→ Source text:
VO =
Vegetable Oil
WVO = Waste Vegetable Oil (
WVO)
SVO = Straight Vegetable Oil : Virgin - unused
Vegetable Oil
(WVO is used SVO)
The similar terms VO - WVO and SVO may all be used to
indicate the use of a vegetable oil.
I have
plenty of waste vegetable fat which I have to pay to
dispose of. Can you collect it?
YES, we will collect Waste Vegetable Oil (WVO) from any
restaurant, bar, or hotel in the Houston area. If you
have grease available then
schedule a pickup. We can
provide clean 55 gallon drums for you to keep the
grease until it can be collected. We do not charge for
the collection, but neither do we pay for it.
How many companies like yours provide the service of
picking up oil?
If you look under "rendering" or "grease traps" in the
phone book, you will find information on other local
companies who may collect cooking oil. However,
other companies may just send it to the landfill.
We don't. We recycle every drop. It's just
better that way.
Do you pick up cooking oil from
any restaurants outside of Houston?
Yes, Your Grease can pick up from restaurants in
Richmond, Rosenberg, Stafford, Sugar Land, Cypress,
Tomball, Magnolia, and Katy.
What is biodiesel?
Biodiesel is the name of a clean burning alternative
fuel produced from domestic, renewable resources such
as waste vegetable oil (WVO) or
used cooking oil. Biodiesel contains no petroleum, but
it can be mixed with petroleum diesel in any
percentage, from 1 to 99, which is represented by a
number following a B. For example, B5 is 5 percent
biodiesel with 95 percent petroleum, B20 is 20 percent
biodiesel with 80 percent petroleum, or B100 is 100
percent biodiesel, no petroleum. It can be used in
compression-ignition (diesel) engines with no major
modifications. Biodiesel is simple to use,
biodegradable, nontoxic, and essentially free of
sulfur and aromatics.

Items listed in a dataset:
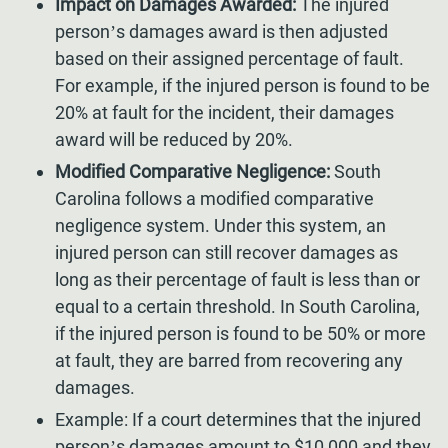
Impact on Damages Awarded:
The injured
person’s damages award is then adjusted
based on their assigned percentage of fault.
For example, if the injured person is found to be
20% at fault for the incident, their damages
award will be reduced by 20%.
Modified Comparative Negligence:
South
Carolina follows a modified comparative
negligence system. Under this system, an
injured person can still recover damages as
long as their percentage of fault is less than or
equal to a certain threshold. In South Carolina,
if the injured person is found to be 50% or more
at fault, they are barred from recovering any
damages.
Example: If a court determines that the injured
person’s damages amount to $10,000 and they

→ Assigned task: Write out the waste vegetable oil FAQ word for word, from "YES, we will" to "pay for it.".

→ Response to the task:
YES, we will collect Waste Vegetable Oil (WVO) from any
restaurant, bar, or hotel in the Houston area. If you
have grease available then
schedule a pickup. We can
provide clean 55 gallon drums for you to keep the
grease until it can be collected. We do not charge for
the collection, but neither do we pay for it.